**Required action**
Below are records. Find each line in them that holds the word "such" and copy it.

**Provided information**
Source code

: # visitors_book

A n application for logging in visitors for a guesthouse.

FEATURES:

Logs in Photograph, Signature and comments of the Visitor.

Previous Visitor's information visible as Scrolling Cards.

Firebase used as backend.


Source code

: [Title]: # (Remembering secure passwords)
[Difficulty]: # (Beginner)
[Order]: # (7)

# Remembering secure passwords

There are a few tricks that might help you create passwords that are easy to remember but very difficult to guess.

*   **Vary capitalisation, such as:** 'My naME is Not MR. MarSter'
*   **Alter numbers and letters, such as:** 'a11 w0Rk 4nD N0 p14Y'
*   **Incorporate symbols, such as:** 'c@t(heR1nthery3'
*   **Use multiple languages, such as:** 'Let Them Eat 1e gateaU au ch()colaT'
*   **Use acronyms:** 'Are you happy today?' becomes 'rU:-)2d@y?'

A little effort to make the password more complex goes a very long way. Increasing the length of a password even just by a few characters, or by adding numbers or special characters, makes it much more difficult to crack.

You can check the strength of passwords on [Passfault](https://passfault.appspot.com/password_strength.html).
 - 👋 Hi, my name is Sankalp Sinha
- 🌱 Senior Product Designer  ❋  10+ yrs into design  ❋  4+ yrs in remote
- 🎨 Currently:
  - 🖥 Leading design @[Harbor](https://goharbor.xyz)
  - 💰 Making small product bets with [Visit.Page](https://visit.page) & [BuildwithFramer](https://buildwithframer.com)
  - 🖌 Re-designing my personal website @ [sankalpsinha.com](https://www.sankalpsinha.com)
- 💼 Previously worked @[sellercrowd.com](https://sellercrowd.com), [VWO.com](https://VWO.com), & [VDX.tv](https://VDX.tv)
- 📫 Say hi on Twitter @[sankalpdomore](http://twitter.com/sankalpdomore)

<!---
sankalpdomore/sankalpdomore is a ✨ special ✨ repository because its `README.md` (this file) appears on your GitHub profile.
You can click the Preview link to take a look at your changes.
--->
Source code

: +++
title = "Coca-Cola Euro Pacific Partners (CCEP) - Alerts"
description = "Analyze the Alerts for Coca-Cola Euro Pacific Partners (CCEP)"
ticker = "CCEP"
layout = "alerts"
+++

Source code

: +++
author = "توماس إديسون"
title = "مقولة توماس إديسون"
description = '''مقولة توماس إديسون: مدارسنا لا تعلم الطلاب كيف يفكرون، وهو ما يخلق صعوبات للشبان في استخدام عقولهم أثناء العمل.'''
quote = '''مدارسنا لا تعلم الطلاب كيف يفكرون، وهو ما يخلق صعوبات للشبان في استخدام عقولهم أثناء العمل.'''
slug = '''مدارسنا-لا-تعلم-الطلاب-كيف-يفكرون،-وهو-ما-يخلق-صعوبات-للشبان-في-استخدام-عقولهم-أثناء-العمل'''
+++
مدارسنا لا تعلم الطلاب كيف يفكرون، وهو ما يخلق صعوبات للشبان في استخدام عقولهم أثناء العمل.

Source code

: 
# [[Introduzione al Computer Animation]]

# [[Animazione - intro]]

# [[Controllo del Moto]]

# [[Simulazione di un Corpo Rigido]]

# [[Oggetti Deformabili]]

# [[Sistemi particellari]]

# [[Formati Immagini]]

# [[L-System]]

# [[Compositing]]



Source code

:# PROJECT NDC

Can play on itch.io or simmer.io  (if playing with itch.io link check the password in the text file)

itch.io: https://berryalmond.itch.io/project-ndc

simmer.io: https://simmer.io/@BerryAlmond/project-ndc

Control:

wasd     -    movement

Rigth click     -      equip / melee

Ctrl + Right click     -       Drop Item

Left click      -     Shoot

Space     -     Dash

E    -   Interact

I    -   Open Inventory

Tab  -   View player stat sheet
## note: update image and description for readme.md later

**Task output**
*   **Vary capitalisation, such as:** 'My naME is Not MR. MarSter'
*   **Alter numbers and letters, such as:** 'a11 w0Rk 4nD N0 p14Y'
*   **Incorporate symbols, such as:** 'c@t(heR1nthery3'
*   **Use multiple languages, such as:** 'Let Them Eat 1e gateaU au ch()colaT'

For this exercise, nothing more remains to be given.